Thinking Out Faith
Incidental Writings on Books, Ideas, Theology and Culture

Friday, May 04, 2007

Hermeneutical Headaches or, Why Libraries Make Me Dizzy

I love to read. I also find reading excruciating. I'm usually reading a number of books at a time which is nothing unusual, but what might be different about me - and which my wife, Marie, at least finds insane - is that I usually know how many pages I have left to the next chapter and to the end of each book. It's a cliché for avid readers to say they're sad when a good book comes to an end. I do have that experience, but usually I can't wait until I finish a book so I can start another one.

The root source of my impatience (let's call it what it is) arises from the combination of my wanting to read every beautiful, informative, clever, important, in short: every worthwhile book, while, having worked in bookstores for seven years, being pretty well aware of just how many worthwhile books are out there. It's a lot. But this is only the beginning. The main reason libraries (my shorthand for the sum of human knowledge) are prone to having deleterious effects on me is that not only do I want to read so many books, but I want to already have read them.
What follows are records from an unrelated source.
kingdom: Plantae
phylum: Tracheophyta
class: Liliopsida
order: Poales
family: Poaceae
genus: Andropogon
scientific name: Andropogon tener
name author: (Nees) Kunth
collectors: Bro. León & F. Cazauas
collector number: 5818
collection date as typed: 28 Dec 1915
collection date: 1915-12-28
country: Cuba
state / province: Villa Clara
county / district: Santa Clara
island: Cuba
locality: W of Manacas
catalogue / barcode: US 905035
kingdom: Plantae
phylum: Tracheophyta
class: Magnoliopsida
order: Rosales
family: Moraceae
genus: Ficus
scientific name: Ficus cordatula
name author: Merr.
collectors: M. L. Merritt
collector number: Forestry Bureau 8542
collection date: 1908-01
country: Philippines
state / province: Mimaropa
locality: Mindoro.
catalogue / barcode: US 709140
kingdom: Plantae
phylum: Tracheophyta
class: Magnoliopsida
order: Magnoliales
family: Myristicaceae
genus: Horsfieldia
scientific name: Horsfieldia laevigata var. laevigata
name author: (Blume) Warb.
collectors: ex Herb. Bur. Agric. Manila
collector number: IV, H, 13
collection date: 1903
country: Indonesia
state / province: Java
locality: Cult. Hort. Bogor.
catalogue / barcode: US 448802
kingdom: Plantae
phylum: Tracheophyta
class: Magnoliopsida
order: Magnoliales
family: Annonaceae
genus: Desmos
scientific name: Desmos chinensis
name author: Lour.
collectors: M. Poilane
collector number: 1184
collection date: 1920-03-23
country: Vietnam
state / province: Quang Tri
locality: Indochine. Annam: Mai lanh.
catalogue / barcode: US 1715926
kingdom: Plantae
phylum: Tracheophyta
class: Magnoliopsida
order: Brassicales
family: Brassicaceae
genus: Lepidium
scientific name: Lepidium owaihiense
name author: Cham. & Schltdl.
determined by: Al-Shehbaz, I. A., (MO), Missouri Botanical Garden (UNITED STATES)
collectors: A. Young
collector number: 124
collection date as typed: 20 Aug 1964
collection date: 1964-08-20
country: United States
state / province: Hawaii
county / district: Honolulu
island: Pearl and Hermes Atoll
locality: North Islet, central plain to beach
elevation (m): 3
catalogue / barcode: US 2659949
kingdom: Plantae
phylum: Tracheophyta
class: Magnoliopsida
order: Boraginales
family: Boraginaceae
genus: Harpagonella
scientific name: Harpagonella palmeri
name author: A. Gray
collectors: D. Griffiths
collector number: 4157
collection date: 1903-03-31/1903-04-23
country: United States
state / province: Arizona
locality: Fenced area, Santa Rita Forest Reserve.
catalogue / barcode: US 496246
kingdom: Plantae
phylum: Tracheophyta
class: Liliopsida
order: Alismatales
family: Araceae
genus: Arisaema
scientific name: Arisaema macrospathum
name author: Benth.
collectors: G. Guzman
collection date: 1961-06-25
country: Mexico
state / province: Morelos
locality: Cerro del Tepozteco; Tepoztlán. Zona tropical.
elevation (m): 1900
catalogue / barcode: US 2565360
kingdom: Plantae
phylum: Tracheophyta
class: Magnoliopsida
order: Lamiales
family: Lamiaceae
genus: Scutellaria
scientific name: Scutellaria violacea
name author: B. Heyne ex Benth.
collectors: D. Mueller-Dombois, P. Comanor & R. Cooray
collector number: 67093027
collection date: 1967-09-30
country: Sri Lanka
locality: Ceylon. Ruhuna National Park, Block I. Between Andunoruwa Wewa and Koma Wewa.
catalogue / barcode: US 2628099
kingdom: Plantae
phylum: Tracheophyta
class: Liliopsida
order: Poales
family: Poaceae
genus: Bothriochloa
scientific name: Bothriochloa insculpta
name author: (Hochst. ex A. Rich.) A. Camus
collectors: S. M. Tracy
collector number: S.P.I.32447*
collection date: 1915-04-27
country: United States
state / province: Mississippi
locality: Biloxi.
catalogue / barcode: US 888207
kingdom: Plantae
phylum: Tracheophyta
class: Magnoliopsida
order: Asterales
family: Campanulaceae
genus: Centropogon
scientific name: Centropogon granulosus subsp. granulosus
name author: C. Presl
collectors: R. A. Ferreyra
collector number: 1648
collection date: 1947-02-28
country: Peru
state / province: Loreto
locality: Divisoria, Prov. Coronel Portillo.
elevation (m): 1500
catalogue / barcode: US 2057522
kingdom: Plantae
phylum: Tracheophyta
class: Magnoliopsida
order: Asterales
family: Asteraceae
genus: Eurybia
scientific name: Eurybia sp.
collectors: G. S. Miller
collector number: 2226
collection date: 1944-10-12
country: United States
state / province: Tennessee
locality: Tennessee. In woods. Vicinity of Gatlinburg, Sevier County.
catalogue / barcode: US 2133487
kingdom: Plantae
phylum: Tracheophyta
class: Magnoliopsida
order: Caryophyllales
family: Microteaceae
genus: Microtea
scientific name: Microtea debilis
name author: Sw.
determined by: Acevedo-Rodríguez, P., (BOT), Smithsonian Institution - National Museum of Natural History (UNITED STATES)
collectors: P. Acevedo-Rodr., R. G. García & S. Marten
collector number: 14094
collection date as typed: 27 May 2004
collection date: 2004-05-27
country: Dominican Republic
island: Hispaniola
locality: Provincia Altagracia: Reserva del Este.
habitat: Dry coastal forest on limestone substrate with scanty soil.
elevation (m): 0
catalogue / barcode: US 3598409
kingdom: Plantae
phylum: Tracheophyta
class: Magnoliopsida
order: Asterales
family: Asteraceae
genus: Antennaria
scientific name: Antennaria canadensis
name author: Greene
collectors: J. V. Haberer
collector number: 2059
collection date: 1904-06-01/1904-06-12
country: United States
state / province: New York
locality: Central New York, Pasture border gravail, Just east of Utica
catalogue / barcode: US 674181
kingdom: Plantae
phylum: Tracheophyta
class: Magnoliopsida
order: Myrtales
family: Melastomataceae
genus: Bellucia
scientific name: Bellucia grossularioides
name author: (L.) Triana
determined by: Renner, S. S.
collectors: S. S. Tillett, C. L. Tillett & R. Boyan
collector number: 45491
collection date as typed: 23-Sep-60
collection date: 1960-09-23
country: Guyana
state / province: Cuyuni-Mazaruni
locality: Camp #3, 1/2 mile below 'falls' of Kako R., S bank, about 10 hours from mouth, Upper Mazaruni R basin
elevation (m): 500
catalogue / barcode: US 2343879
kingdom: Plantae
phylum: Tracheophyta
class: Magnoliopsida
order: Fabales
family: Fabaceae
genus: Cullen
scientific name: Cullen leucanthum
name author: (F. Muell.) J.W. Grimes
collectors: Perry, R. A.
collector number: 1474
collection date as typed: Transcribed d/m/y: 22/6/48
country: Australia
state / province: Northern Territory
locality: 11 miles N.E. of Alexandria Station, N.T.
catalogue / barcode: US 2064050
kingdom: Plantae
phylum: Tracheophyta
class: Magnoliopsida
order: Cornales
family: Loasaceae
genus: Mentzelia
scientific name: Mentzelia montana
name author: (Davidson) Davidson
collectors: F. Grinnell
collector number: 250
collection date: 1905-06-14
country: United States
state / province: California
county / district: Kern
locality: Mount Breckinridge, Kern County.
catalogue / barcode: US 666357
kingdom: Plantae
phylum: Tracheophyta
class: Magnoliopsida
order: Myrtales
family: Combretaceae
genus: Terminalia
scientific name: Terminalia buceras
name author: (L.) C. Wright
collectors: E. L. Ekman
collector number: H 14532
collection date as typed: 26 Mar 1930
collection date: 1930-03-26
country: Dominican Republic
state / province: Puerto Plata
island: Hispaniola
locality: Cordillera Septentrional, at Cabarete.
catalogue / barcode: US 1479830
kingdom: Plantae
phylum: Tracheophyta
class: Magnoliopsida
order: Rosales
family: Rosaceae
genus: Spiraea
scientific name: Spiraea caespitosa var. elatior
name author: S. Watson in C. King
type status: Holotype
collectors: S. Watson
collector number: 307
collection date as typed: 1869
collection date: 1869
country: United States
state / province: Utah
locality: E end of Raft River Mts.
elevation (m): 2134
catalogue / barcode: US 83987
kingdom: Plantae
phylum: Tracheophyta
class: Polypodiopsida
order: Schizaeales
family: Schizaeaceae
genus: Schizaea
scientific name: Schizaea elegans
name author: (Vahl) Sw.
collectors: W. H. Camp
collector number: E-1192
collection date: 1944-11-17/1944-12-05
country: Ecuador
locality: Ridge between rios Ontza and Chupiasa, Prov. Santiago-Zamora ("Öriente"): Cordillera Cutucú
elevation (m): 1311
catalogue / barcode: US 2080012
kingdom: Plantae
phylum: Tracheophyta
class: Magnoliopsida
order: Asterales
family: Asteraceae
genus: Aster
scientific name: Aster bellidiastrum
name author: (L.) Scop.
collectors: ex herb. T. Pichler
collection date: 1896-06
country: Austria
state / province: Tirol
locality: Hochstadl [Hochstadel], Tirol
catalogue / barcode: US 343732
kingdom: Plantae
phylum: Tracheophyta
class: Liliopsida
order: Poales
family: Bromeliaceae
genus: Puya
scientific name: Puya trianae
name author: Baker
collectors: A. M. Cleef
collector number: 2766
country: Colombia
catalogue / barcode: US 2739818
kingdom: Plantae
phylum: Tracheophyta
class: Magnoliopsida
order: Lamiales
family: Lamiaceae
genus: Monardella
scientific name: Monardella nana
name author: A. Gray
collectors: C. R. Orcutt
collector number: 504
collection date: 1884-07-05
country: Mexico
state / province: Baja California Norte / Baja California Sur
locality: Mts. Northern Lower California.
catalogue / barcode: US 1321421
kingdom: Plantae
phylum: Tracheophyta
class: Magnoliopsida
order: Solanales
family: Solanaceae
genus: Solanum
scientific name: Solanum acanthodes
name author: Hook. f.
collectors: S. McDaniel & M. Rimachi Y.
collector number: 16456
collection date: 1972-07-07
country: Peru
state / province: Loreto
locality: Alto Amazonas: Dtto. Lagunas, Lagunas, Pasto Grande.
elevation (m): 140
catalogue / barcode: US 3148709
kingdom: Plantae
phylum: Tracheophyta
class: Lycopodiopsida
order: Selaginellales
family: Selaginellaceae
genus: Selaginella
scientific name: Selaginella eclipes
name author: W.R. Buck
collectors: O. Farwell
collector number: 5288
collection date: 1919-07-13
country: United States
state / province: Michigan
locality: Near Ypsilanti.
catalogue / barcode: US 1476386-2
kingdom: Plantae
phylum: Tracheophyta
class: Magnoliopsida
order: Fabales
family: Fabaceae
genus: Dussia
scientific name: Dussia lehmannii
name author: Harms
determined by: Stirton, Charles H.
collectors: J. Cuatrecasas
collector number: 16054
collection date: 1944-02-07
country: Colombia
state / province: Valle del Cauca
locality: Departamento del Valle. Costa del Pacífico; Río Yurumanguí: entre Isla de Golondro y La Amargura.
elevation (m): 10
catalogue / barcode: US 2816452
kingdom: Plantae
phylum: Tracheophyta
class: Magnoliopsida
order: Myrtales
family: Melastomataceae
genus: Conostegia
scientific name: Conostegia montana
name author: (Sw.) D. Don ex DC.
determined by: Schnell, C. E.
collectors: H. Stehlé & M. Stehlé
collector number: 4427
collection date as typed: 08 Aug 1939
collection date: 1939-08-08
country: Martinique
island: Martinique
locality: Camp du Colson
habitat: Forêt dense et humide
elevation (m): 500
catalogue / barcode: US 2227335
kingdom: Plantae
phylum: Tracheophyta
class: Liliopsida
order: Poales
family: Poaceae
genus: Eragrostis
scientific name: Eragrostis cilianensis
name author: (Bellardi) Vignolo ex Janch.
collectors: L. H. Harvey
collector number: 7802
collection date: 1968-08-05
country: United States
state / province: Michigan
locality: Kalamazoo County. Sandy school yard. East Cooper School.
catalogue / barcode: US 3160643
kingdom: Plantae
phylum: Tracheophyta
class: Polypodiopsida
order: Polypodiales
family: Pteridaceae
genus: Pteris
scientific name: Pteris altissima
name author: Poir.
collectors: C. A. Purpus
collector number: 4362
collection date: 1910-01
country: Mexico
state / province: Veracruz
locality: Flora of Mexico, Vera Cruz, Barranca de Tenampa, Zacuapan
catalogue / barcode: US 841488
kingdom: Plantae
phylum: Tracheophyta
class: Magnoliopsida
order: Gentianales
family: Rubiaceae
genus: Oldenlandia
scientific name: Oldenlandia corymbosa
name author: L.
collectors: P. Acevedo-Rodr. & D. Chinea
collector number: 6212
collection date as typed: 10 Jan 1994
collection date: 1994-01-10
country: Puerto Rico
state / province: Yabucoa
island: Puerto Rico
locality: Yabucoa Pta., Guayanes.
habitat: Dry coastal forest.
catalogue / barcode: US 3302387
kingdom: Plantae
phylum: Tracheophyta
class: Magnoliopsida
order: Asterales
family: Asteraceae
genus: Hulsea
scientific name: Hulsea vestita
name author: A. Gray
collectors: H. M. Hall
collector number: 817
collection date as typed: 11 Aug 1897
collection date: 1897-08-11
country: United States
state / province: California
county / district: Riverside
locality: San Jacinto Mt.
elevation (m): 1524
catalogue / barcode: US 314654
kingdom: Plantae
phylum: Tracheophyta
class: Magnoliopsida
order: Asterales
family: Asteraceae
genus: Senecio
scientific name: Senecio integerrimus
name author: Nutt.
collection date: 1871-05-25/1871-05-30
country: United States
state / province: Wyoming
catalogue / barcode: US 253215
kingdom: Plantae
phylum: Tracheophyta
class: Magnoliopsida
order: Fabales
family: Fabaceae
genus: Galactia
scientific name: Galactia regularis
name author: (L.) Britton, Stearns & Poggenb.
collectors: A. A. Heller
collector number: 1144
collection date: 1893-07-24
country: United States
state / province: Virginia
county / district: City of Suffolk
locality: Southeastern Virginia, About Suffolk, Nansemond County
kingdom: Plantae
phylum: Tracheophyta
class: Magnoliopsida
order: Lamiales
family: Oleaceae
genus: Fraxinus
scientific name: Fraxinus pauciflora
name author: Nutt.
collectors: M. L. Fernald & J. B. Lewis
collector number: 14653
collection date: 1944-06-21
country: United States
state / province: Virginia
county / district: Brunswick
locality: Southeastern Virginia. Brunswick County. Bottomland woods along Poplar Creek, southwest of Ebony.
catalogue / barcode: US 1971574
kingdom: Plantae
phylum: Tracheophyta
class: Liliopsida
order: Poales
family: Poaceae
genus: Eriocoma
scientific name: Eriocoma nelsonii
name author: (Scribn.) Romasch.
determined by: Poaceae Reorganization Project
Mark Twain said that "A classic is something that everybody wants to have read and nobody wants to read". I take his meaning to be that people want the cachet of having-read the classics: showing off a degree of education, name-dropping esoteric authors and making highfalutin literary references (I think 'highfalutin' is the language Huck would use - [that was a shameless ploy to show I've actually read Twain]). I may be as guilty of this literary snobbery as the next person but that's not the real reason I want not just to read, but to have-read, well, everything.

The first reason is that what I enjoy even more than reading a book is discussing an already-read book with another. The opportunities for that are few and far between these days though, so that's not really it either. More than anything else, what makes my head spin around stacks of books is the hermeneutical circle involved in making one's way through them. The hermeneutical circle as applied to a particular work is the idea that one understands the work as a whole in terms of its constituent parts, and understands each part in terms of one's understanding of the whole. If we take a book like the Bible for example, we would obviously say that one doesn't understand it until one has read the whole thing. The concept of the hermeneutical circle would add that one can't have a full understanding, even of Genesis, till one has gotten through Revelation. But once we've done that, we have to re-read Genesis in light of our new understanding, which changes our view of everything else, and so on and so forth ad infinitum. Suffice it to say that if we read through a book once, we've only just begun.

If this picture isn't daunting enough, we have to add in all the knowledge outside of the book that is required to read (understand) it more fully.( Notice I didn't say outside the text! [Oh shame on me, another "look-at-how-smart-I-am" reference.]) So let's say I want to read a certain novel I've heard great things about. So I read it. Then I read it a few more times, studying all angles, the beginning in light of the ending and vice versa etc. Then I think, I should read it in the original French. So I learn French and read it again. But the novel is set in the Sixteenth century, so I should read everything I can about that period. But the author wrote it during World War II, so I should read everything I can about that period to understand the author's context. But what if I'm not sure how this whole reading and learning thing works at all? I need to read books on linguistics, hermeneutics, the philosophies of language and interpretation, learn those work's original languages, historical contexts etc. etc. The rabbit hole goes pretty far down.

Tentative Conclusion:

Perhaps if one were able to fully read any one text, one would by definition have read every text; one would be - omniscient.